Na razie za swoje grzechy cierpią tylko piłkarze, działacze i sędziowie. Zdaniem mecenasa Kryszczuka na tym się jednak nie skończy. - Kary dosięgną także kluby. To kwestia czasu. Po wcześniejszych doświadczeniach - m.in. ze Szczakowianką - postanowiliśmy, że nie będziemy się śpieszyć. Decyzje zapadną po zakończeniu postępowania przygotowawczego, gdy będziemy mieć pełną wiedzę na ten temat. Na dziś nie wiemy, jak duża jest wina klubów - czy dotyczy jednego meczu, czy na przykład piętnastu. Ukarzemy raz, ale sprawiedliwie - wyjaśnia Kryszczuk.
Wspomniana przez mecenasa Szczakowianka zapłaciła za ustawiony mecz ze Świtem Nowy Dwór Mazowiecki spadkiem do drugiej ligi i odjęciem dziesięciu punktów. Za udział w aferze korupcyjnej rachunek dostał też Piast Gliwice, któremu WD też zabrał dziesięć punktów.

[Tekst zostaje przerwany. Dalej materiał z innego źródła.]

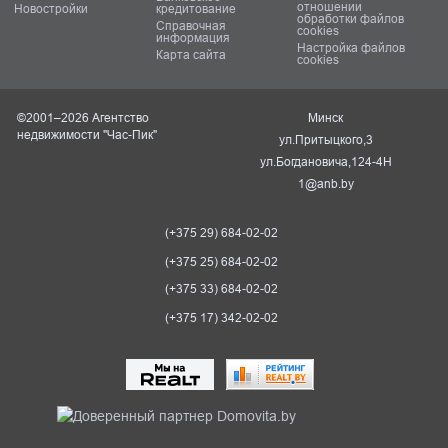
отношении
Новостройки
кредитование
обработки файлов
Справочная
cookies
информация
Настройка файлов
Карта сайта
cookies
©2001–2026 Агентство
Минск
недвижимости "Час-Пик"
ул.Притыцкого,3
ул.Богдановича,124-4Н
1@anb.by
(+375 29) 684-02-02
(+375 25) 684-02-02
(+375 33) 684-02-02
(+375 17) 342-02-02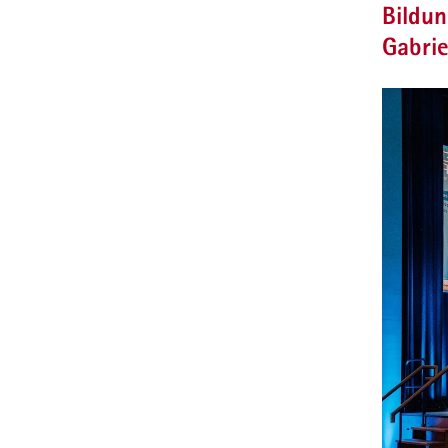
Bildun
Gabrie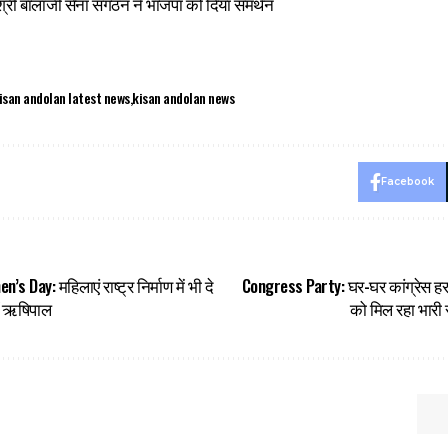
्री बालाजी सेना संगठन ने भाजपा को दिया समर्थन
isan andolan latest news
kisan andolan news
Facebook
 Day: महिलाएं राष्ट्र निर्माण में भी दे
Congress Party: घर-घर कांग्रेस हर
ॉ ऋषिपाल
को मिल रहा भारी 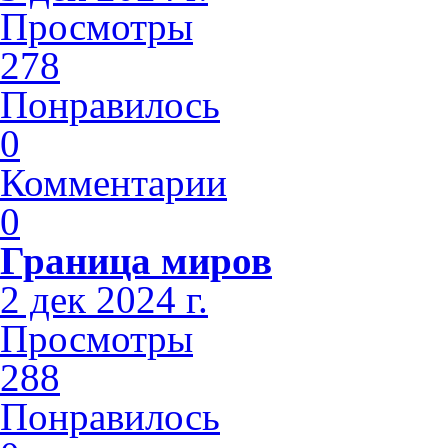
Просмотры
278
Понравилось
0
Комментарии
0
Граница миров
2 дек 2024 г.
Просмотры
288
Понравилось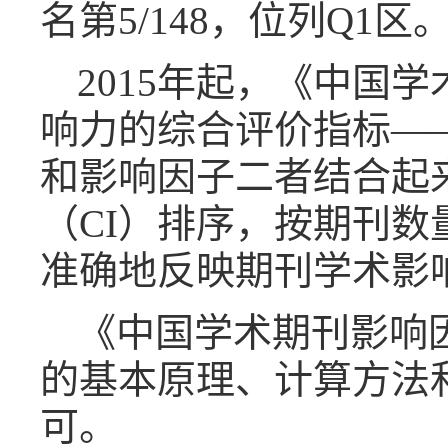
名第
5/148
，位列
Q1
区
2015
年起，《中国学
响力的综合评价指标—
和影响因子二者结合起
（
CI
）排序，按期刊数
准确地反映期刊学术影
《中国学术期刊影响
的基本原理、计算方法
可。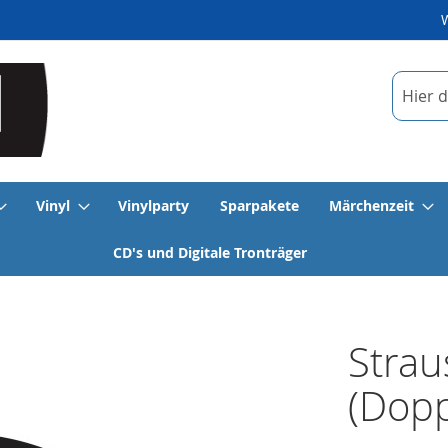
Suche
Vinyl
Vinylparty
Sparpakete
Märchenzeit
CD's und Digitale Tronträger
Strau
(Dopp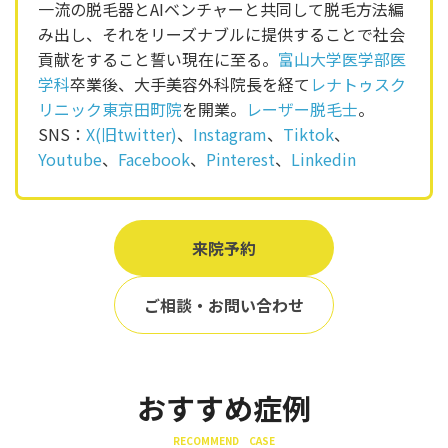
一流の脱毛器とAIベンチャーと共同して脱毛方法編
み出し、それをリーズナブルに提供することで社会
貢献をすること誓い現在に至る。
富山大学医学部医
学科
卒業後、大手美容外科院長を経て
レナトゥスク
リニック東京田町院
を開業。
レーザー脱毛士
。
SNS：
X(旧twitter)
、
Instagram
、
Tiktok
、
Youtube
、
Facebook
、
Pinterest
、
Linkedin
来院予約
ご相談・お問い合わせ
おすすめ症例
RECOMMEND CASE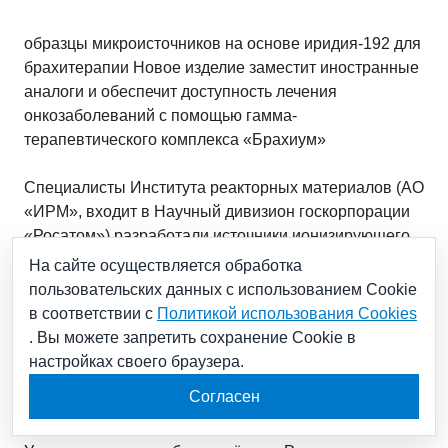
образцы микроисточников на основе иридия-192 для
брахитерапии Новое изделие заместит иностранные
аналоги и обеспечит доступность лечения
онкозаболеваний с помощью гамма-
терапевтического комплекса «Брахиум»
Специалисты Института реакторных материалов (АО
«ИРМ», входит в Научный дивизион госкорпорации
«Росатом») разработали источники ионизирующего
излучения для брахитерапии на основе изотопа
На сайте осуществляется обработка
иридия-192. Высокодозовая терапия с
пользовательских данных с использованием Cookie
использованием таких источников направлена на
в соответствии с
Политикой использования Cookies
бережное (для пациента и терапевта) и
. Вы можете запретить сохранение Cookie в
эффективное лечение злокачественных опухолей
настройках своего браузера.
большого количества внутриполостных и
Согласен
внутритканевых локализаций.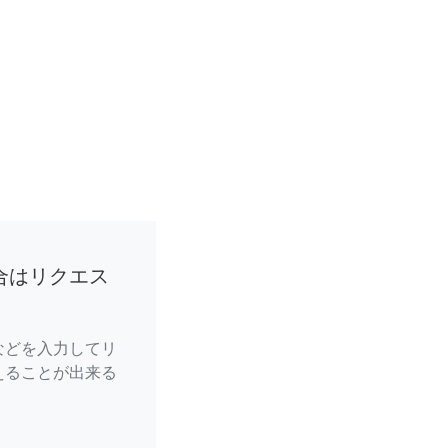
合はリクエス
などを入力してリ
えることが出来る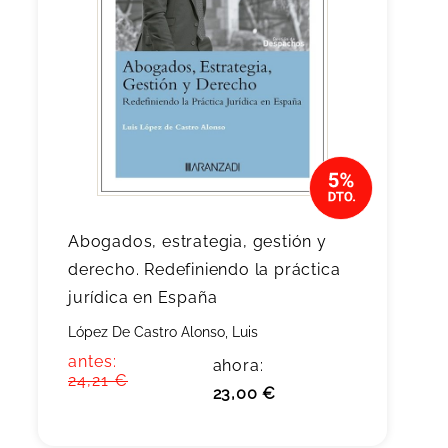
Abogados, estrategia, gestión y
derecho. Redefiniendo la práctica
jurídica en España
López De Castro Alonso, Luis
antes:
ahora:
24,21 €
23,00 €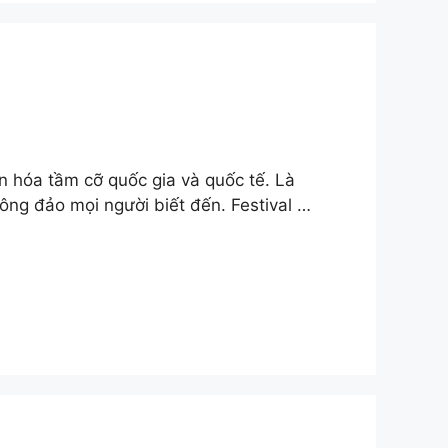
n hóa tầm cỡ quốc gia và quốc tế. Là
ng đảo mọi người biết đến. Festival …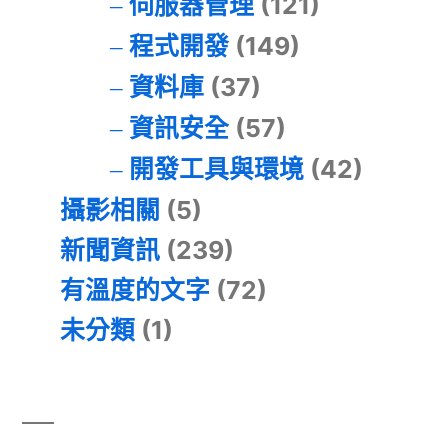
伺服器管理
(121)
程式開發
(149)
資料庫
(37)
資訊安全
(57)
開發工具與環境
(42)
攝影相關
(5)
新聞資訊
(239)
有溫度的文字
(72)
未分類
(1)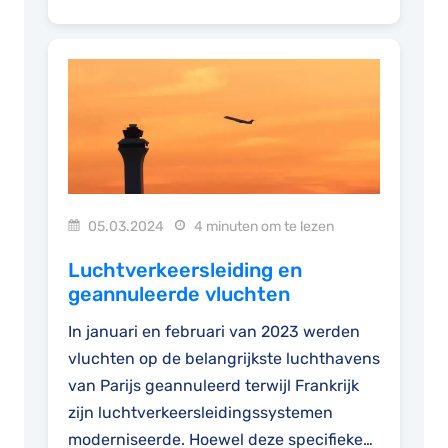
05.03.2024
4 minuten om te lezen
Luchtverkeersleiding en
geannuleerde vluchten
In januari en februari van 2023 werden
vluchten op de belangrijkste luchthavens
van Parijs geannuleerd terwijl Frankrijk
zijn luchtverkeersleidingssystemen
moderniseerde. Hoewel deze specifieke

- Wtedy działaliśmy szybko, ponieważ wydawało nam się, że afera zaczyna się i kończy na zespole z Gliwic. Teraz już wiemy, jak bardzo byliśmy naiwni. Piast nawet nie jest koniuszkiem tej afery, tylko koniuszeczkiem - uśmiecha się Kryszczuk.
Oprócz Zagłębia i Podbeskidzia zarzuty postawiono też ostatnio m.in. działaczom Zawiszy Bydgoszcz i Górnika Polkowice. Zawisza i Zagłębie to czołowe drużyny drugiej ligi, które liczą się w walce o awans. - Najlepiej byłoby podjąć decyzję w trakcie przerwy zimowej. Może być jednak i tak, że nie uda się to i wiosną. Karę można wymierzyć także po awansie. Może dotyczyć zarówno minusowych oczek, jak i degradacji. Nawet o dwie klasy! - przypomina Kryszczuk i dodaje: - Nasza współpraca z prokuraturą układa się ostatnio wręcz modelowo. Liczę, że ewentualne kary nie będą odciągane w nieskończoność. Na pewno nie będziemy czekać na ostateczny wyrok, bo wtedy zastanie mnie emerytura - mówi Kryszczuk, który jest też pełnomocnikiem PZPN-u ds. kontaktów z prokuraturą.